Saved data entries
·····

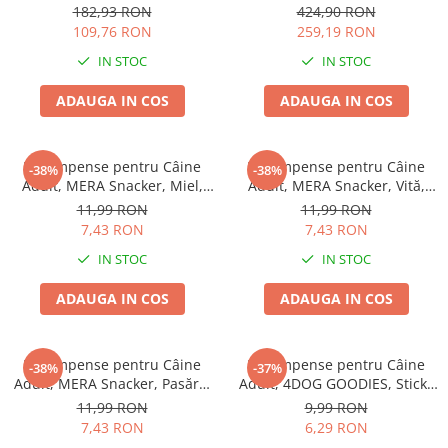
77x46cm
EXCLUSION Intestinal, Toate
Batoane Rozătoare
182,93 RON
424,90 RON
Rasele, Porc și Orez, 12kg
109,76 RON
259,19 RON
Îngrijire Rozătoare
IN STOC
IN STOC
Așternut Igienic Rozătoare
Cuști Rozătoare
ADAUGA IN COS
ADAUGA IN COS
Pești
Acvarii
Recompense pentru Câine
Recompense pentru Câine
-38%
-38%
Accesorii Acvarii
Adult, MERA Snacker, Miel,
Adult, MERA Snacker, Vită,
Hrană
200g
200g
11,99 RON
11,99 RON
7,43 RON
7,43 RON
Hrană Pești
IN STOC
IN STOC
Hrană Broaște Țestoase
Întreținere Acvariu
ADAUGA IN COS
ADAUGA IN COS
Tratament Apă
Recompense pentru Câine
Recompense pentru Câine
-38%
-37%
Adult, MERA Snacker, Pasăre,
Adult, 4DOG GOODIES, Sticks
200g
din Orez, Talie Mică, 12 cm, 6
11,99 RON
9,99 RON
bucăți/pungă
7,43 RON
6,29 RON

·····

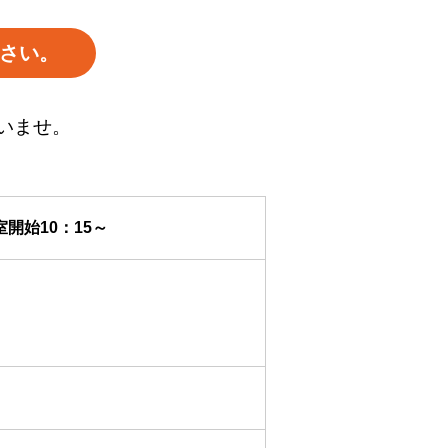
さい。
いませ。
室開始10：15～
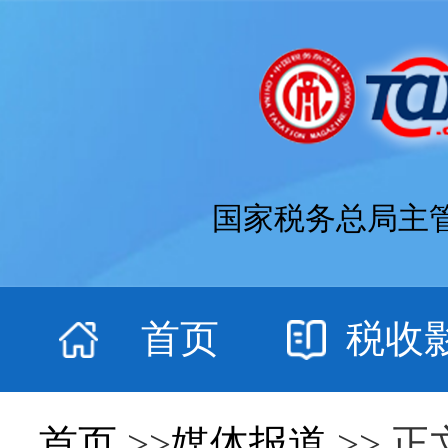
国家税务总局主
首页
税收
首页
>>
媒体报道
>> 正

·····

▶ [Your task]
Find the lines above holding the word "Hrană" and show them.

▶ [Finished task]
Hrană
Hrană Pești
Hrană Broaște Țestoase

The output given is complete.